13. 266 "Was there no sword, nothing with which to batter down these walls, this protection, this begetting of children and living behind curtains, and becoming daily more involved and committed, with books and pictures? Better burn one’s life out like Louis, desiring perfection; or like Rhoda leave us, flying past us, to the desert; or choose one out of millions and one only like Neville; better be like Susan and love and hate the heat of the sun or the frost-bitten grass; or be like Jinny, honest, an animal. All had their rapture; their common feeling with death; something that stood them in stead."

14. 269 "I jumped up, I said, ‘Fight.’ ‘Fight.,’ I repeated. It is the effort and the struggle, it is the perpetual warfare, it is the shattering and piecing together --- this is the daily battle, defeat or victory, the absorbing pursuit."

15. 275 "Our friends --- how distant, how mute, how seldom visited and little known. And I, too, am dim to my friends and unknown; a phantom, sometimes seen, often not. Life is a dream surely. Our flame, the will-o’-the-wisp that dances in a few eyes is soon to be blown out and all will fade."

16. 276 ". . . what I call ‘my life,’ it is not one life that I look back upon; I am not one person; I am many people; I do not altogether know who I am --- Jinny, Susan, Neville, Rhoda, or Louis: or how to distinguish my life from theirs."

17. 284 "This self . . . made no answer. He threw up no opposition. He attempted no phrase. His fist did not form. I waited. I listened. Nothing came, nothing. I cried then with a sudden conviction of complete desertion, Now there is nothing. No fin breaks the waste of this immeasurable sea. Life has destroyed me. No echo comes when I speak, no varied words. This is more truly death than the death of friends, than the death of youth."
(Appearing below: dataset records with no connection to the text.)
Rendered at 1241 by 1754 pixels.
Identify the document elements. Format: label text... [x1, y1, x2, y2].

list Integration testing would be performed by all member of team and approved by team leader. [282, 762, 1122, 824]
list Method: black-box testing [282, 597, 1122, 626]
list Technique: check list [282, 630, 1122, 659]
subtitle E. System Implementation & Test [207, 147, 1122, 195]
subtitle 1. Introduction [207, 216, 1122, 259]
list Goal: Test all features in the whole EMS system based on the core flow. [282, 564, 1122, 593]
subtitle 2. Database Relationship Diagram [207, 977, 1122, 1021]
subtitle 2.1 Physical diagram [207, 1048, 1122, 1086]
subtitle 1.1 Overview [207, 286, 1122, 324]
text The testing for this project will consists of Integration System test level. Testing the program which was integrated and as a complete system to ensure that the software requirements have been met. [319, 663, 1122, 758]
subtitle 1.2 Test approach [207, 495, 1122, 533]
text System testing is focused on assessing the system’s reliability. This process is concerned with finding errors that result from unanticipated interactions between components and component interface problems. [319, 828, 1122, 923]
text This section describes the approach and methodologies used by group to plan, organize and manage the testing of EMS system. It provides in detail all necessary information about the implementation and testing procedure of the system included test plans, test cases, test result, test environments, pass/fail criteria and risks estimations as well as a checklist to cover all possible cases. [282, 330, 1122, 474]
18. 288 "And now I ask, ‘Who am I?’ I have been talking of Bernard, Neville, Jinny, Susan, Rhoda and Louis. Am I all of them? Am I one and distinct? I do not know. We sat here together. But now Percival is dead, and Rhoda is dead; we are divided; we are not here. Yet I cannot find any obstacle separating us. There is no division between me and them. As I talked I felt, ‘I am you.’ This difference we make so much of, this identity we so feverishly cherish, was overcome."

19. 295 "I have done with phrases. How much better is silence . . . . Let me sit here for ever with bare things . . . myself being myself. . . . . let me sit on and on, silent, alone."

20. 297 "Yes, this is the eternal renewal, the incessant rise and fall and fall and rise again. And in me too the wave rises. It swells; it arches its back. . . . What enemy do we now perceive advancing against us? . . . . Death is the enemy. It is death against whom I ride with my spear couched and my hair flying back like a young man’s, like Percival’s, when he galloped into India. . . . Against you I will fling myself, unvanquished and unyielding, O Death!"